Il y a deux ans, des chercheurs américains publiaient une étude qui révélait qu’Internet était une cause de déprime pour certains utilisateurs. Aujourd’hui, ces mêmes chercheurs sont forcés de revoir leur copie.
Il y a deux ans, une importante étude américaine, réalisée par une équipe de psychologues de l’université Carnegie Mellon de Pittsburgh (Pennsylvanie), constatait que l’utilisation d’Internet augmentait sensiblement les risques de dépression des citoyens américains moyens. La nouvelle enquête, publiée en septembre 1998 dans la revue de l’American Psychological Association, avait, alors, été vivement débattue dans les milieux scientifiques et universitaires. Comment un outil qui incarne la communication pouvait-il avoir une influence néfaste sur les relations sociales des Américains ? La réponse n’aura pas vraiment eu le temps d’être ébauché que déjà une nouvelle étude, menée par les mêmes personnes, produit des conclusions exactement inverses. Oups ! L’équipe du psychologue Robert Kraut, le directeur du projet, s’était visiblement laissée aller à des interprétations hâtives dans sa première analyse. Mais bonne joueuse, elle en assume la responsabilité.

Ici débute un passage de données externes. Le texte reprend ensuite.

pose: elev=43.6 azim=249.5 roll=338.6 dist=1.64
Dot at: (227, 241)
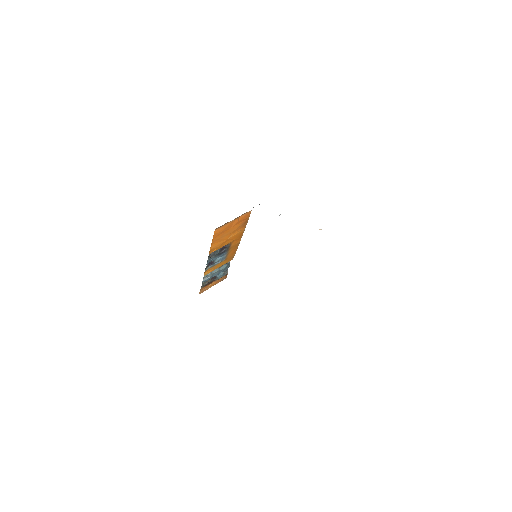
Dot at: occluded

Treize compagnies informatiques
L’inverse serait étonnant surtout lorsqu’on apprend que l’étude a pu être réalisée grâce à l’apport de 1,5 millions de dollars versé par la National Science Foundation, la fondation Marckle et un consortium de treize compagnies informatiques. Cette somme avait servi à mettre en place un corpus de recherche très important. Quatre-vingt treize foyers américains avait été équipés en matériel informatique et connexion internet pendant deux ans. En échange, chaque membre de ces familles consentaient à remplir régulièrement un questionnaire et à laisser les chercheurs enregistrer leur navigation internet quotidienne sur 18 mois. Grâce à cette observation en temps réels, menée sur deux longues années, l’équipe du professeur Kraut avait bâti une analyse de l’évolution des comportements sociaux dès lors que l’utilisation du Réseau intégrait le quotidien des familles observées. Il en ressortait une analyse de la nature et de la qualité des relations sociales en ligne, l’impact de l’usage d’un ordinateur sur les activités des enfants, etc. En conclusion, l’étude assurait qu’Internet nous isolait socialement et rendait ses utilisateurs dépressifs. Les chercheurs avaient, en effet, observé que le temps passé sur le Réseau éloignait les utilisateurs de leurs amis et dégradait progressivement leurs rapports familiaux. Sur l’ensemble des personnes observées, les adolescents se révélaient les plus vulnérables à cet effet psycho-Internet.
Révision de copie
Aujourd’hui, les chercheurs ont revu leurs copies et nuancent, discrètement, ce qu’ils affirmaient deux ans plus tôt haut et fort. Une nouvelle étude, plus modeste, menée auprès de 446 personnes a révélé que l’utilisation de l’Internet augmenterait les activités sociales des gens plutôt extrovertis et enfoncerait un peu plus les introvertis dans leur solitude. La première étude, qui avait fait couler beaucoup d’encre dans la presse américaine, ne généralisait-elle pas un peu trop l’effet négatif du Net ? D’autant qu’une autre étude récente, réalisée celle-là par l’UCLA Center for Communication Policy, auprès de 2 000 ménages américains, assure que l’usage d’Internet accroît les rapports sociaux de ses utilisateurs. Le Net éloignerait aussi les internautes du petit écran puisque 28 % des personnes observées regardent moins la télévision que ceux qui ne disposent pas d’une connexion au Web. Un constat que Robert Kraut est bien en peine de critiquer. Beau joueur, il a expliqué au journal Usa Today que l’Internet a pris une place à part entière dans notre société et que son utilisation n’est pas liée aux dépressions et autres soucis d’ordre psychologique. Par contre, le chercheur, affirme que le Net est un facteur de stress, au même titre que les autres moyens de communication... À méditer.